Exercise brief: All the entries that follow must be written out again exactly.

Collection entries:

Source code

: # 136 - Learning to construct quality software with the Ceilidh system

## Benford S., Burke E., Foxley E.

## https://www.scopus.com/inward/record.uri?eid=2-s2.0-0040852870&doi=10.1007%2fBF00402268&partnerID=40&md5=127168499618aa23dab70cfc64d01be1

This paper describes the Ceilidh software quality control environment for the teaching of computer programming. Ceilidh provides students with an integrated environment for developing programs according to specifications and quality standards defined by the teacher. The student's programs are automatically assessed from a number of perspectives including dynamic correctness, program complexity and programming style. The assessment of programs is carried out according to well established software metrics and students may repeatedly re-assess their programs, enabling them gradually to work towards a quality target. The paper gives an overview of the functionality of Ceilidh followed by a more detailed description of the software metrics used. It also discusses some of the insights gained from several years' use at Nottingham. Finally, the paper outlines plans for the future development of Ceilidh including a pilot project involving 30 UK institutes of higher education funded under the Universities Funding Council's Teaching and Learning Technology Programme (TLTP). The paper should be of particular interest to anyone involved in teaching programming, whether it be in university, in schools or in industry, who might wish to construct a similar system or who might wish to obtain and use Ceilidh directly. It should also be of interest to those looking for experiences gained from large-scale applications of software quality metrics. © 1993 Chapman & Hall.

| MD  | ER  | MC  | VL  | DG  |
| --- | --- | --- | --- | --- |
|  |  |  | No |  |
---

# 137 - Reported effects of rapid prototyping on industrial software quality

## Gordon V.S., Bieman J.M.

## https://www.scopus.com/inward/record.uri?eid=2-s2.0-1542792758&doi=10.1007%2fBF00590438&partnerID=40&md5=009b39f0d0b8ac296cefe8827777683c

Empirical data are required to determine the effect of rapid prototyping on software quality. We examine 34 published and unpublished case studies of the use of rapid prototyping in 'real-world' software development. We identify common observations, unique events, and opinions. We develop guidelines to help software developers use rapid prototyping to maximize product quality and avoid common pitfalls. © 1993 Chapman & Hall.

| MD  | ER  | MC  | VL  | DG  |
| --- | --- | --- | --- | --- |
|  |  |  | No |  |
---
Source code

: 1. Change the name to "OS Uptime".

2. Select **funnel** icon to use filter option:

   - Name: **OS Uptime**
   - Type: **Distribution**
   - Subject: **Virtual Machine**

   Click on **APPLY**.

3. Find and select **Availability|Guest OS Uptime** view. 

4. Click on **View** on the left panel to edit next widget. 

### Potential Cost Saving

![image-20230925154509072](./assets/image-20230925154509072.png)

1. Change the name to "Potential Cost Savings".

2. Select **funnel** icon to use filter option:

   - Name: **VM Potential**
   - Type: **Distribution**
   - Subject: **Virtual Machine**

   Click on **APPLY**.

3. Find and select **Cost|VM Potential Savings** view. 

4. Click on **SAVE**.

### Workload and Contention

Task output:
Source code

: # 136 - Learning to construct quality software with the Ceilidh system

## Benford S., Burke E., Foxley E.

## https://www.scopus.com/inward/record.uri?eid=2-s2.0-0040852870&doi=10.1007%2fBF00402268&partnerID=40&md5=127168499618aa23dab70cfc64d01be1

This paper describes the Ceilidh software quality control environment for the teaching of computer programming. Ceilidh provides students with an integrated environment for developing programs according to specifications and quality standards defined by the teacher. The student's programs are automatically assessed from a number of perspectives including dynamic correctness, program complexity and programming style. The assessment of programs is carried out according to well established software metrics and students may repeatedly re-assess their programs, enabling them gradually to work towards a quality target. The paper gives an overview of the functionality of Ceilidh followed by a more detailed description of the software metrics used. It also discusses some of the insights gained from several years' use at Nottingham. Finally, the paper outlines plans for the future development of Ceilidh including a pilot project involving 30 UK institutes of higher education funded under the Universities Funding Council's Teaching and Learning Technology Programme (TLTP). The paper should be of particular interest to anyone involved in teaching programming, whether it be in university, in schools or in industry, who might wish to construct a similar system or who might wish to obtain and use Ceilidh directly. It should also be of interest to those looking for experiences gained from large-scale applications of software quality metrics. © 1993 Chapman & Hall.

| MD  | ER  | MC  | VL  | DG  |
| --- | --- | --- | --- | --- |
|  |  |  | No |  |
---

# 137 - Reported effects of rapid prototyping on industrial software quality

## Gordon V.S., Bieman J.M.

## https://www.scopus.com/inward/record.uri?eid=2-s2.0-1542792758&doi=10.1007%2fBF00590438&partnerID=40&md5=009b39f0d0b8ac296cefe8827777683c

Empirical data are required to determine the effect of rapid prototyping on software quality. We examine 34 published and unpublished case studies of the use of rapid prototyping in 'real-world' software development. We identify common observations, unique events, and opinions. We develop guidelines to help software developers use rapid prototyping to maximize product quality and avoid common pitfalls. © 1993 Chapman & Hall.

| MD  | ER  | MC  | VL  | DG  |
| --- | --- | --- | --- | --- |
|  |  |  | No |  |
---
Source code

: 1. Change the name to "OS Uptime".

2. Select **funnel** icon to use filter option:

   - Name: **OS Uptime**
   - Type: **Distribution**
   - Subject: **Virtual Machine**

   Click on **APPLY**.

3. Find and select **Availability|Guest OS Uptime** view. 

4. Click on **View** on the left panel to edit next widget. 

### Potential Cost Saving

![image-20230925154509072](./assets/image-20230925154509072.png)

1. Change the name to "Potential Cost Savings".

2. Select **funnel** icon to use filter option:

   - Name: **VM Potential**
   - Type: **Distribution**
   - Subject: **Virtual Machine**

   Click on **APPLY**.

3. Find and select **Cost|VM Potential Savings** view. 

4. Click on **SAVE**.

### Workload and Contention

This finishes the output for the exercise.